Alarmists will tell you that the “hurricane drought” was also caused by climate change, because for a while there, everything was blamed on climate change, including heart disease, asthma, substance abuse, mental wellness, prostitution, war, diabetes, migraines, dementia, Islamic terrorism, crime, and income inequality.

What remains inarguable is that Gore’s “documentary” got it very wrong.

It shouldn’t escape our attention either that the 20-year anniversary of An Inconvenient Truth coincided with the United Nations panel on climate change dropping RCP 8.5, the worst-case scenario offered on global warming, because it is now “implausible.”

The contention that we were fast approaching an existential cliff has been embedded in virtually every major media story regarding climate change. And virtually every alarmist in politics has warned that this apocalyptic precipice is the reason we have a duty to remake the entire economy and destroy our energy sector.

Forgive me for being skeptical about the good-faith motivations of the U.N. dropping RCP 8.5. But modern climate doomsayers are constantly resetting their red lines because their predictions have been embarrassingly wrong since Paul Ehrlich published The Population Bomb. In 2007, Rajendra Pachauri, head of the same U.N. climate panel, said, “If there is no action before 2012, that’s too late.” In 2018, U.N. General Assembly President Maria Espinosa told 22,000 delegates attending the climate conference that “mankind” was “in danger of disappearing” if the world didn’t act on an 11-year window to take decisive action.

Now, the U.N. claims that the rise of “renewable energy” and other factors has helped avert the fiery disaster they were incessantly warning about. The problem with this contention is that global carbon dioxide emissions from fossil fuels are running higher than was predicted in climate models of the early 2000s. China now emits more carbon dioxide than the U.S. and European Union combined.

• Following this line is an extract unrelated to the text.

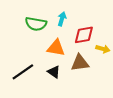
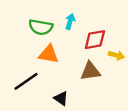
orange triangle: (56, 48) -> (49, 54), moved
black triangle: (54, 72) -> (61, 98), moved

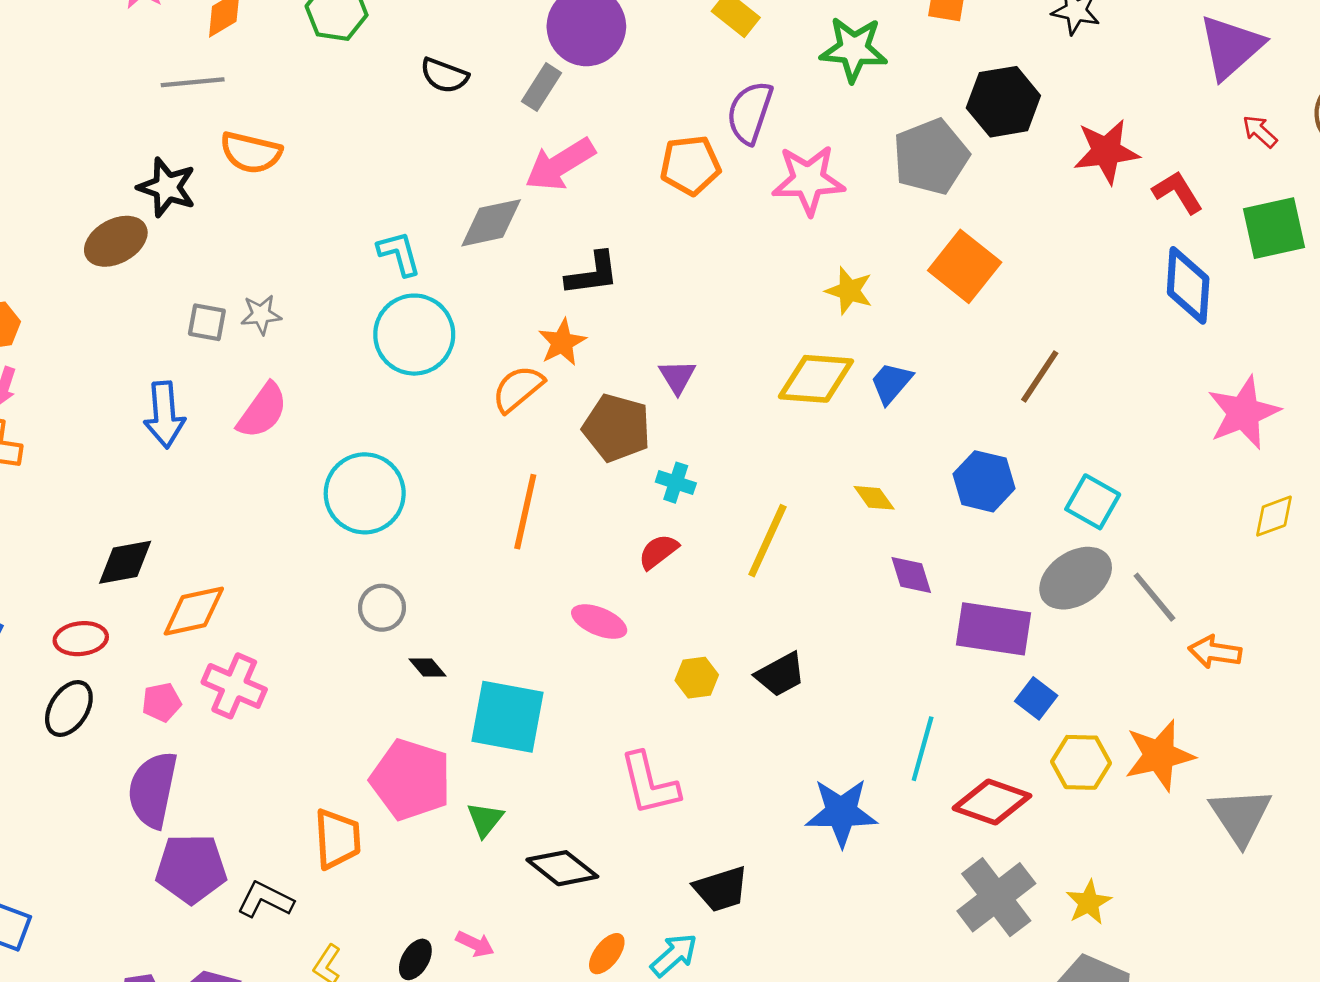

And the leading reason greenhouse gas emissions have declined in U.S. is the transition from coal to natural gas, a policy that environmentalists, including Gore, opposed.

Before journalists had moved on to other trendy progressive causes such as Black Lives Matter or “Free Palestine,” they were happy to regurgitate every unhinged claim of climate fanaticism. CNN and others stopped calling the phenomenon “climate change” and started referring to it as a “climate crisis” to stifle any dissent on the matter. During the 2020 primaries, CNN held a seven-hour town hall on the topic, where everyone more or less agreed on everything.

Why? Because the science was allegedly “settled.” That turned out to be nonsense. But it was never just about science. It was about economic trade-offs and adaptability, topics that were rejected as unworthy of debate. After all, global warming was an existential threat to humanity, and we only had a handful of years to act.

Since my column in 2006, like many others, I’ve argued that capitalistic ingenuity and human acclimatization were preferable to the Luddism that gripped the Left. Doing so got a lot of us smeared as oil-drenched anti-science nihilists and put on lists of “climate deniers,” a phrase meant to frame a person as morally akin to Holocaust deniers.

Gray spent years being depicted as a wild-eyed crank and shill of the fossil fuel industry. In September 2005, he had predicted that global surface temperature would experience a “quite small and likely insignificant” warming of 0.3 degrees Celsius. According to virtually every major climate organization, the global surface temperatures have risen by around 0.35 degrees on average from 2006 to the present.

THE AMERICAN WILDLIFE MIRACLE

Rest in peace, professor.

There are surely many good-faith scientists trying to decipher the vagaries of climate. But the alarmist industry, the one lifted by the media and academia and often funded by the government, was always a hoax. And Gore, its leading voice for years, was always a fraud.